Umgerechnet 30 Euro hatte Maombi sich geliehen, um Mehl, Hefe und Öl zu kaufen. Im Lager verkaufte sie frittierte Teigkugeln an die Bewohnerinnen und Bewohner. Den Kredit innerhalb der vorgeschriebenen drei Monate zurückzuzahlen, sei ihr schwergefallen, sagt Maombi. Aber sie hat es geschafft. Doch als die Kämpfer von M23 vorrückten, floh sie aus dem Flüchtlingslager nach Goma. Wie es nun weitergeht mit ihrem kleinen Geschäft, ist unklar.
Ursachen für Konflikt reicht in Kolonialzeit
Zuletzt unterstand die Provinz Nord-Kivu dem kongolesischen Militär. 2021 hatte die Regierung den Ausnahmezustand verhängt, um die Krise in den Griff zu bekommen.
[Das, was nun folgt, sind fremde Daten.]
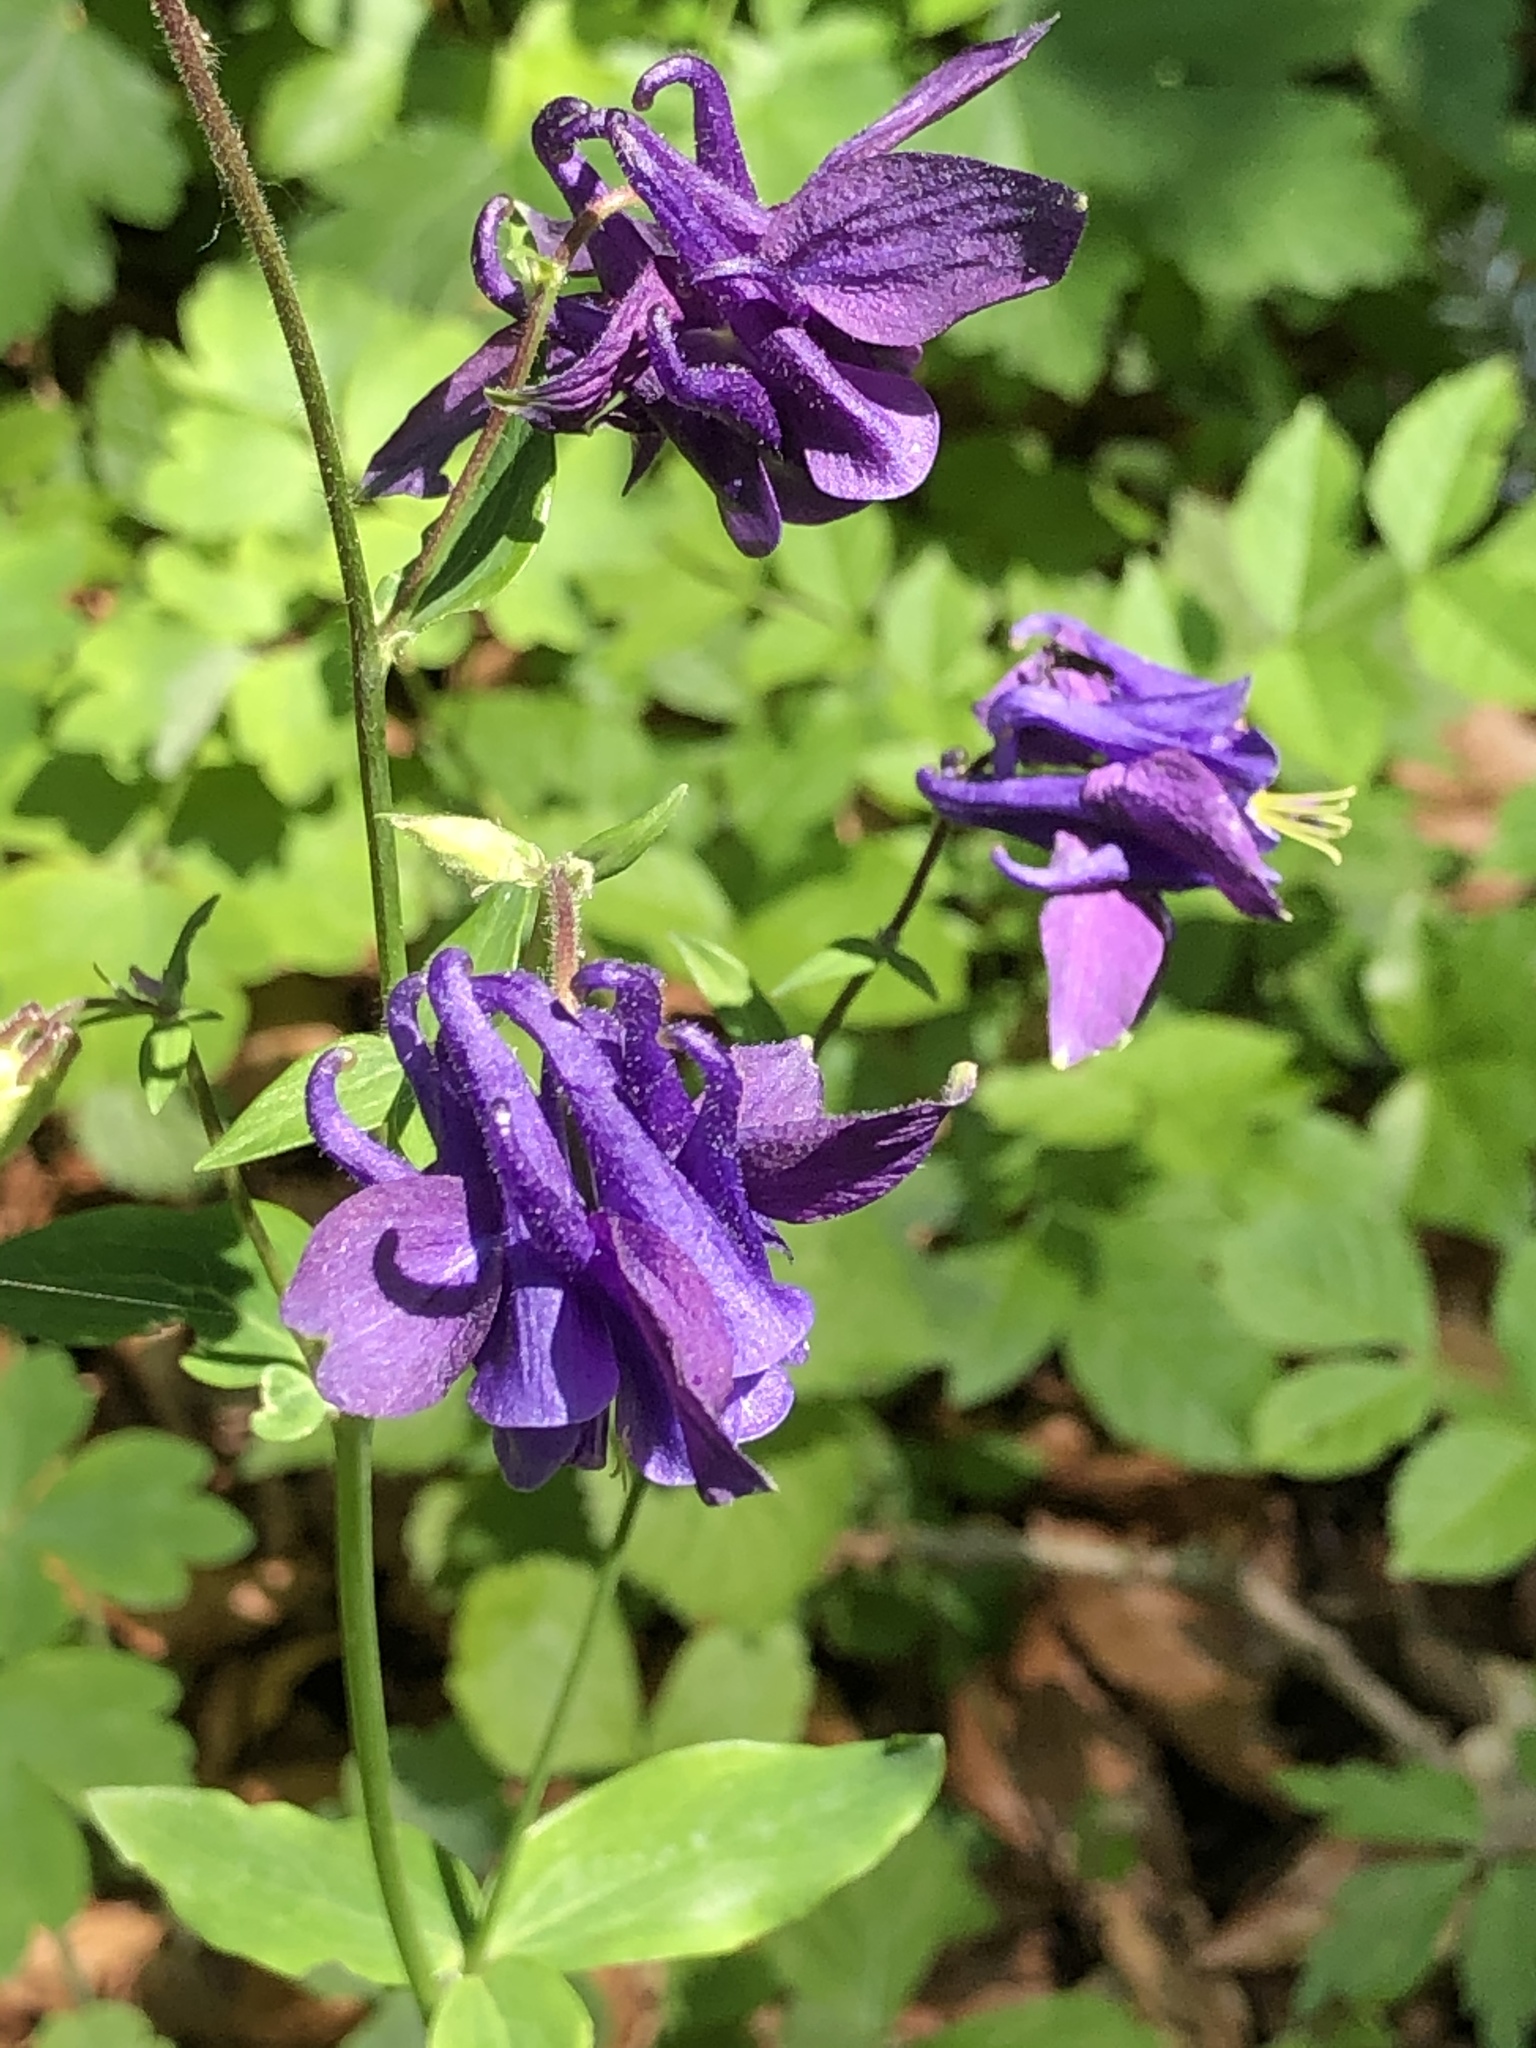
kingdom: Plantae
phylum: Tracheophyta
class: Magnoliopsida
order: Ranunculales
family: Ranunculaceae
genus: Aquilegia
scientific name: Aquilegia vulgaris
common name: Columbine
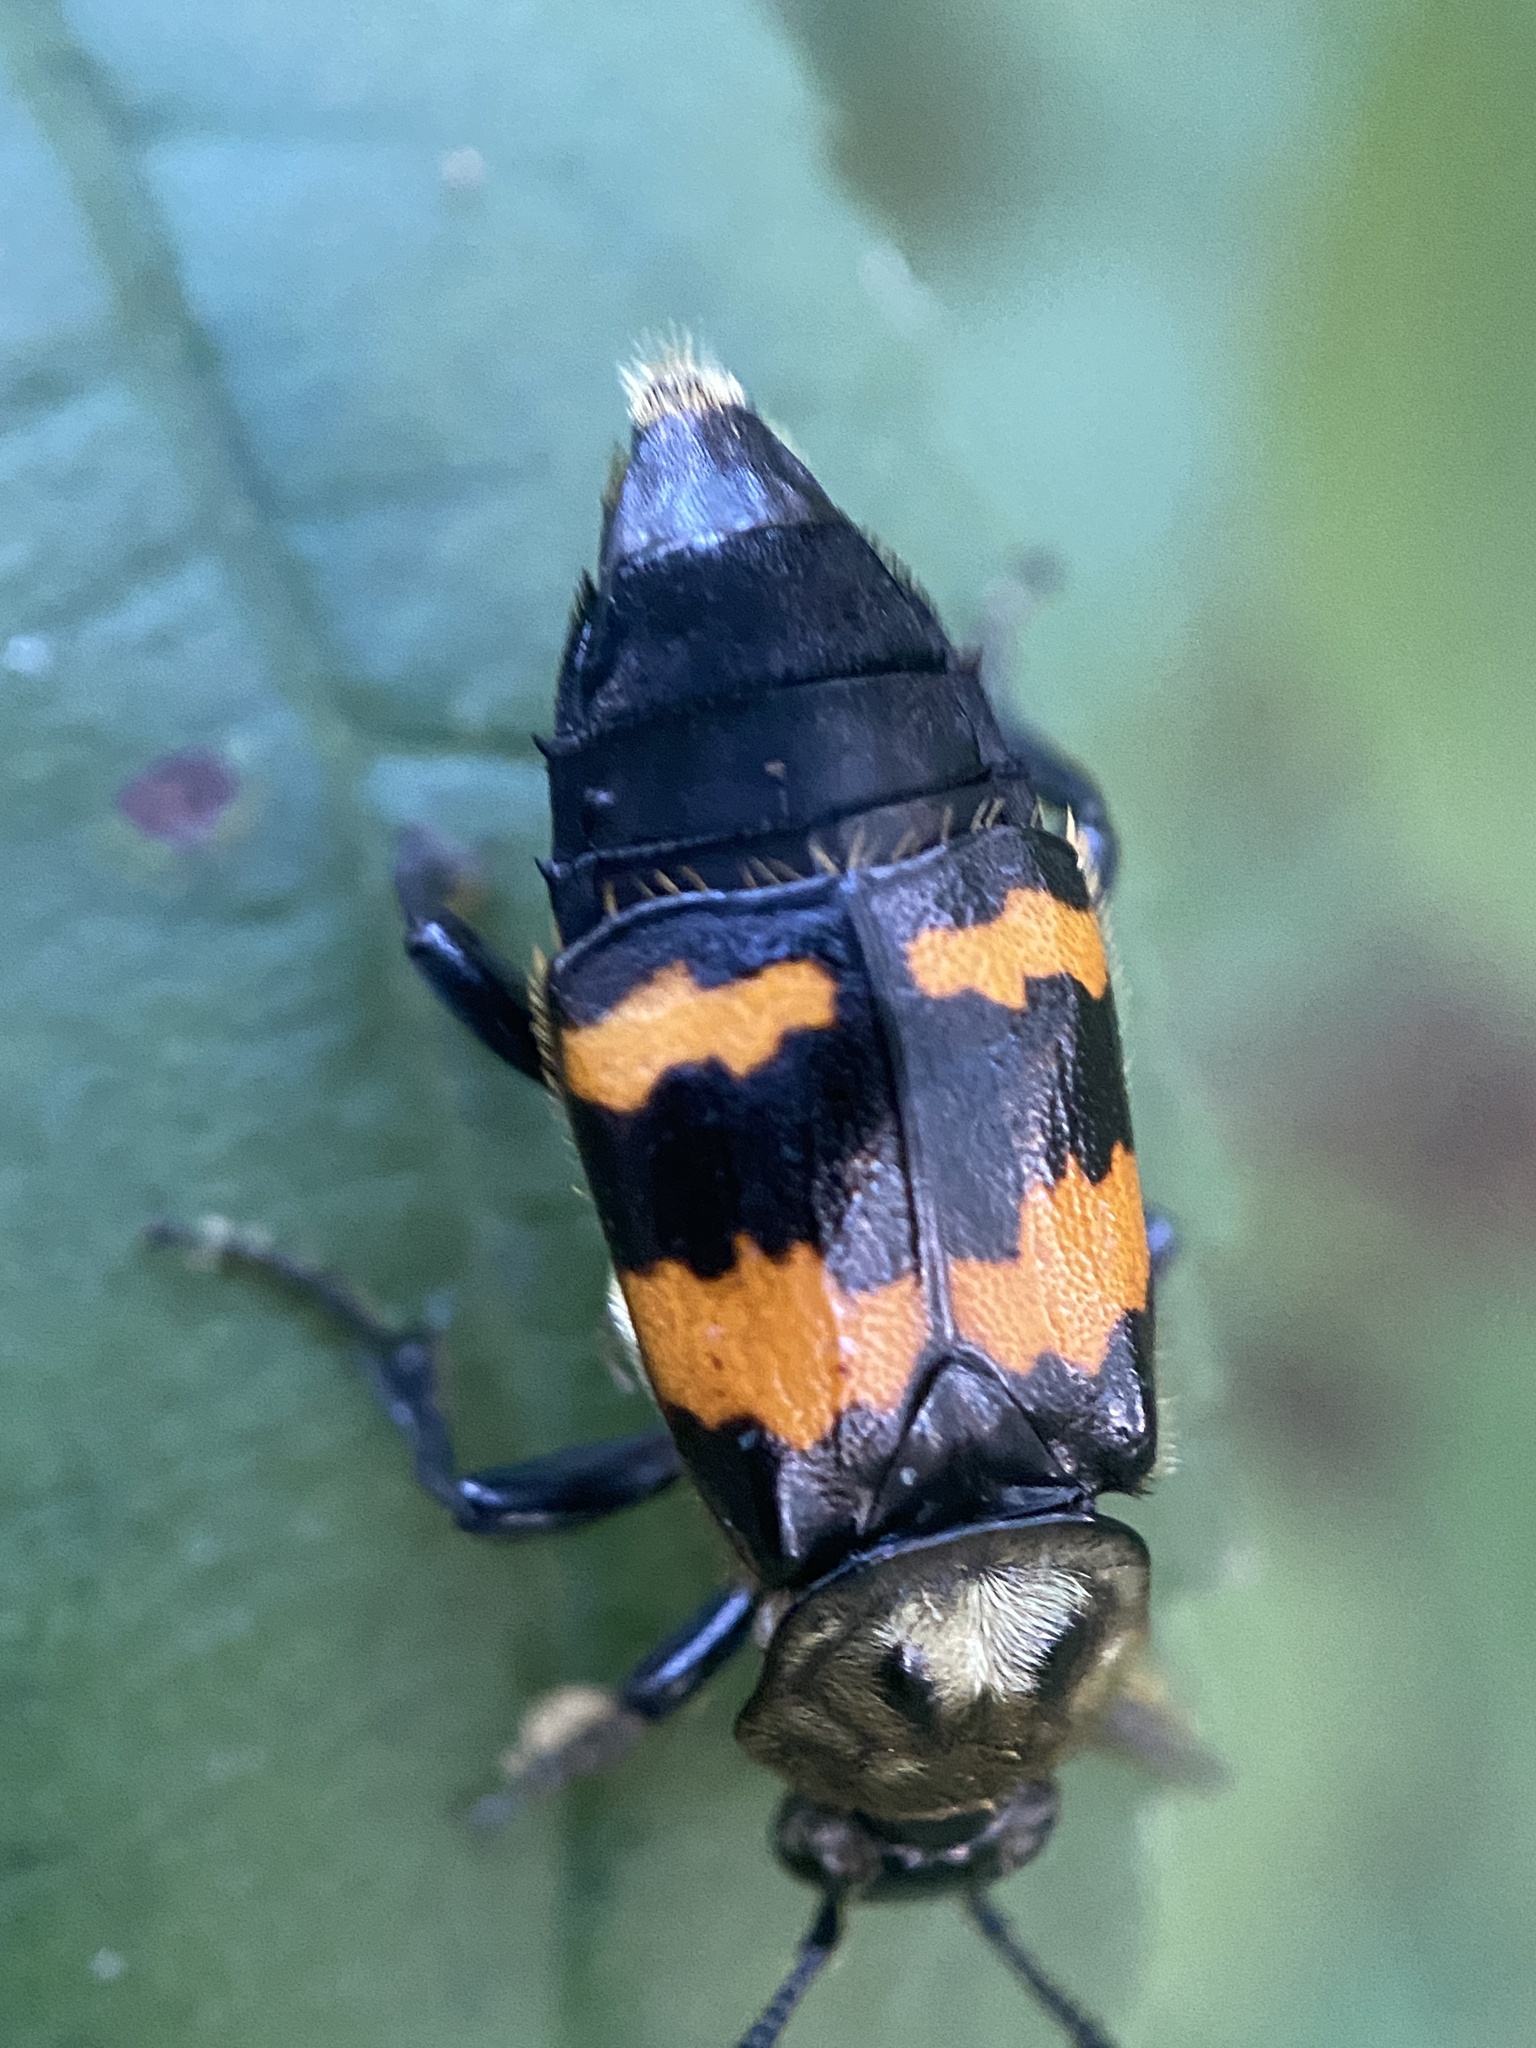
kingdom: Animalia
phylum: Arthropoda
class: Insecta
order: Coleoptera
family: Staphylinidae
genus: Nicrophorus
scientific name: Nicrophorus tomentosus
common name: Tomentose burying beetle
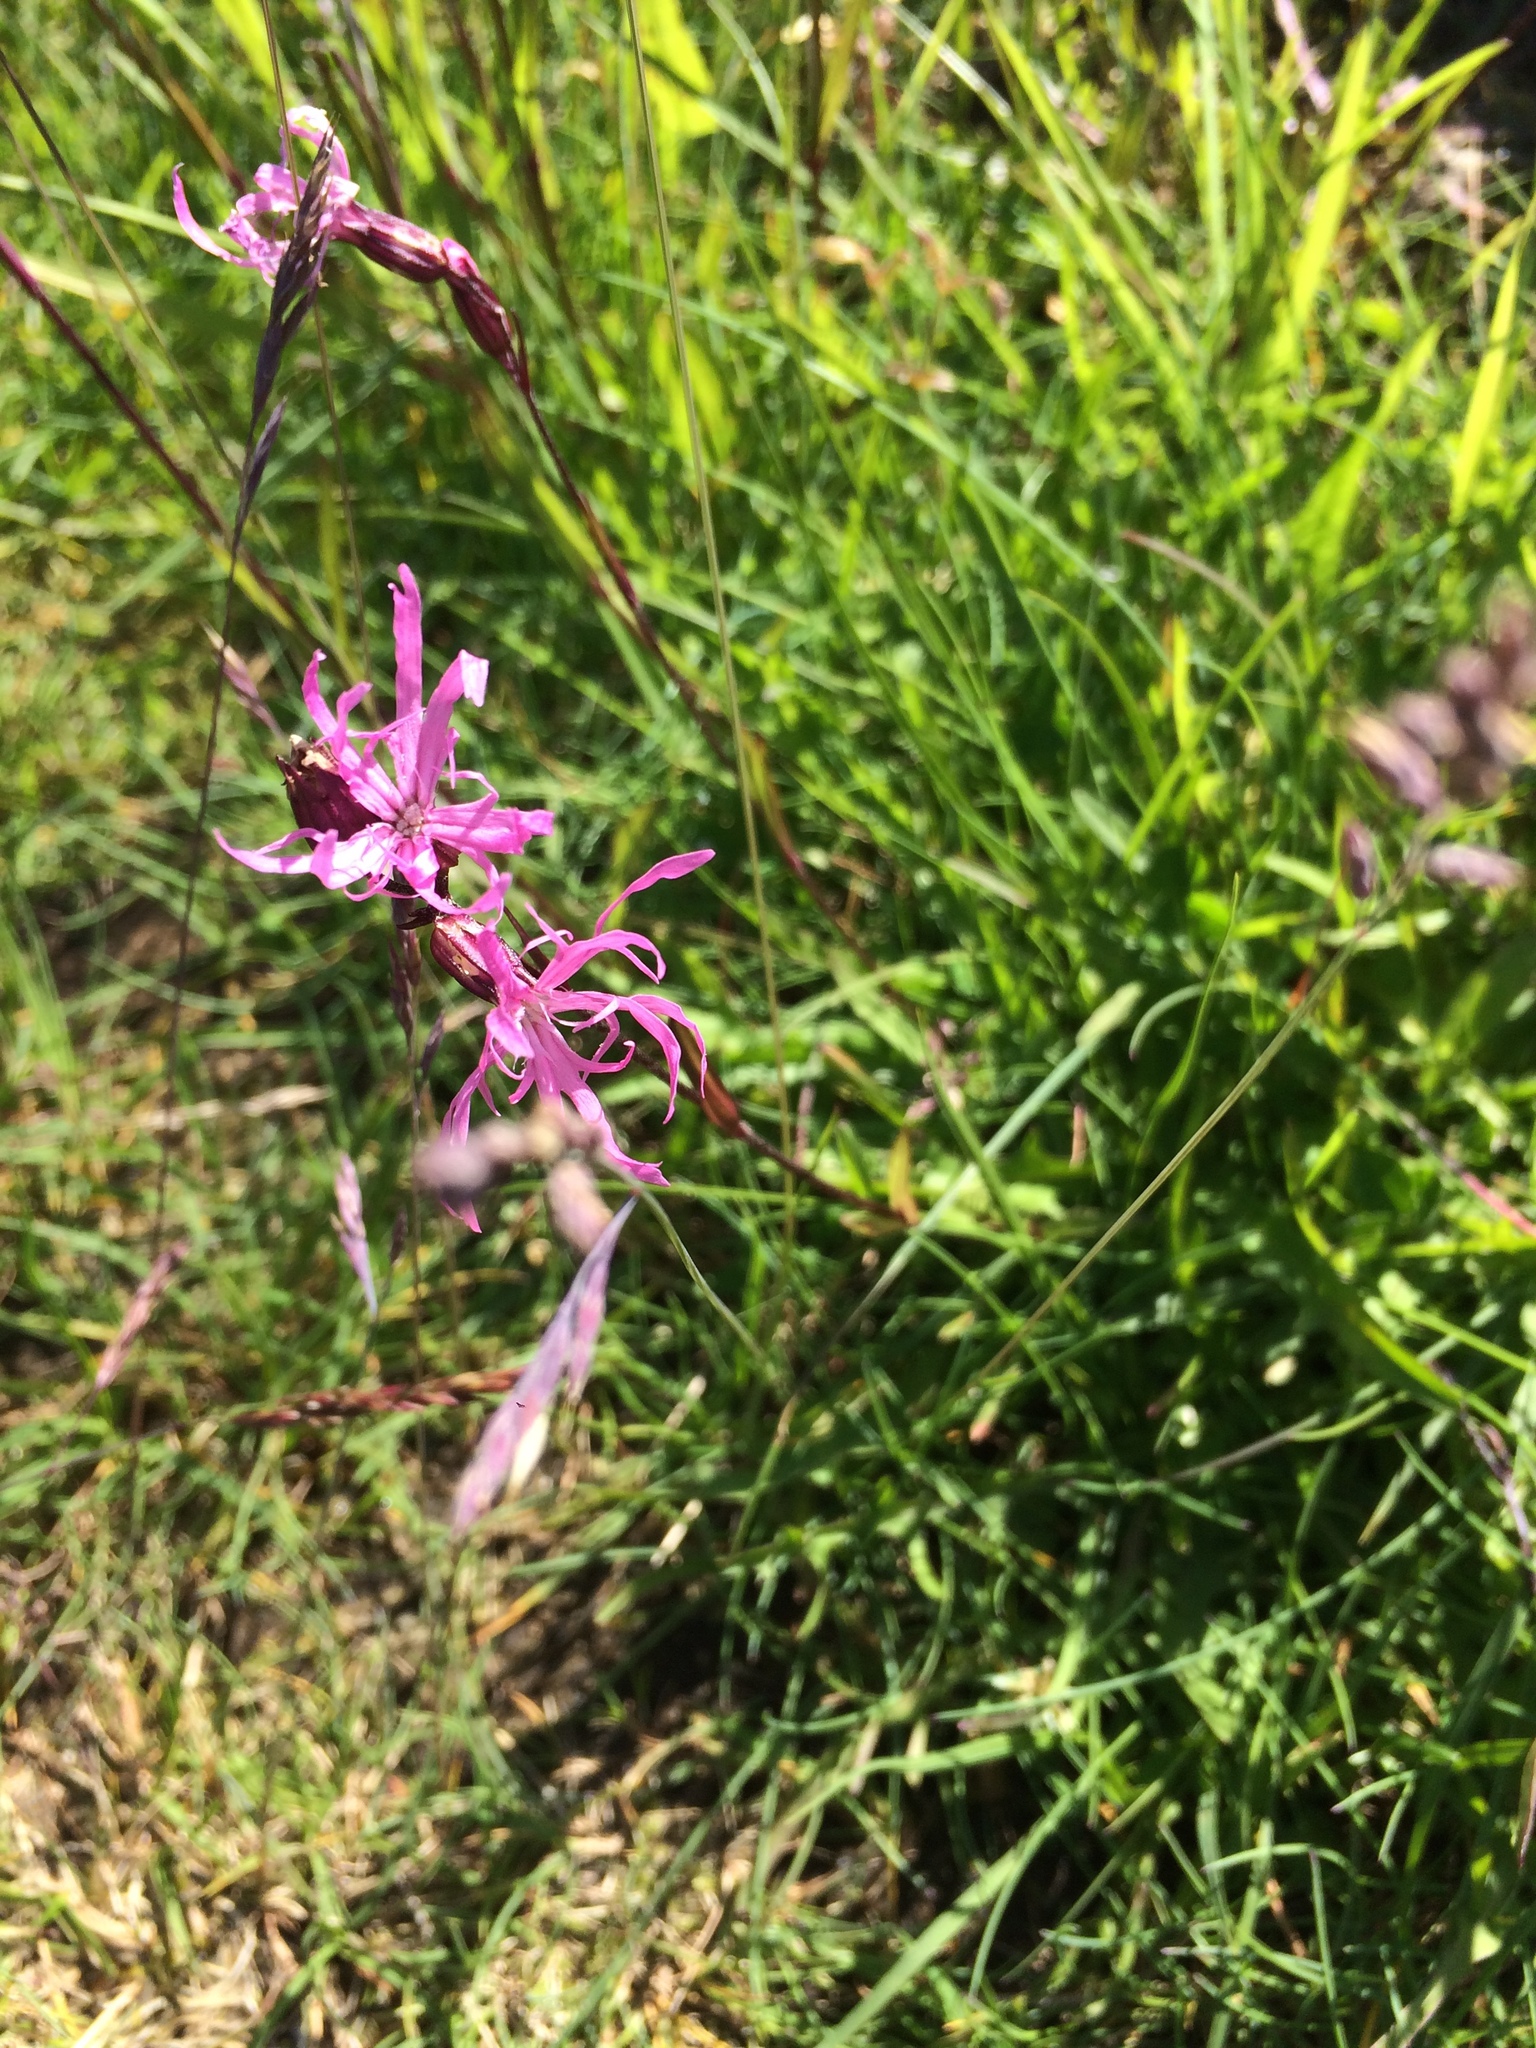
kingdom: Plantae
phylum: Tracheophyta
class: Magnoliopsida
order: Caryophyllales
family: Caryophyllaceae
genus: Silene
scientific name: Silene flos-cuculi
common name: Ragged-robin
Der Konflikt hat viele Ursachen, seine Wurzeln reichen in die Kolonialzeit zurück. Die belgischen Herrscher teilten die verschiedenen Volksgruppen in der Region in Ethnien ein und hetzten sie gegeneinander auf. Die Belgier sind gegangen, die Gewalt ist geblieben. Sie gipfelte 1994 im Genozid in Ruanda. Innerhalb von drei Monaten töteten Angehörige der Hutu-Ethnie fast eine Million Tutsi.
Heute behauptet die M23, sie müsse die Tutsi im Kongo beschützen. Tatsächlich sind nach dem Genozid für die Massaker verantwortliche Täter in den Ostkongo geflüchtet und haben die FDLR-Miliz gegründet, die wie 100 andere Gruppen die Bevölkerung in der Region drangsaliert.
Ruandas autoritär regierender Präsident Paul Kagame wirft der FDLR vor, sie wolle sein Tutsi-Regime stürzen. Der Kongo bezichtigt Ruanda dagegen, das Nachbarland wolle sich die Bodenschätze des Landes unter den Nagel reißen.
M23-Miliz besetzt ganze Provinz
Genützt hat der Ausnahmezustand wenig. Die M23-Miliz besetzt nun fast die ganze Provinz Nord-Kivu und Teile der Nachbarprovinz Süd-Kivu. Doch die Militärregierung war erfinderisch, wenn es darum ging, Geld zu verdienen. Geschäftsleute erzählen, dass ständig Steuerbeamte gekommen seien und mehr Geld einforderten. „Es ist, als ob das Regime noch möglichst schnell möglichst viel abkassieren will, weil sie fürchten, die M23 wird sie bald an der Macht ablösen“, sagte ein Unternehmer, der anonym bleiben will, kurz vor dem Einmarsch in Goma.
International ist die Offensive von M23, bei der auch mehrere UN-Blauhelmsoldaten getötet wurden, scharf verurteilt worden, etwa von UN-Generalsekretär António Guterres. Doch derzeit ist es gut möglich, dass die M23-Miliz noch weiter im Osten des Kongo vorrückt und eine eigene Regierung einsetzt.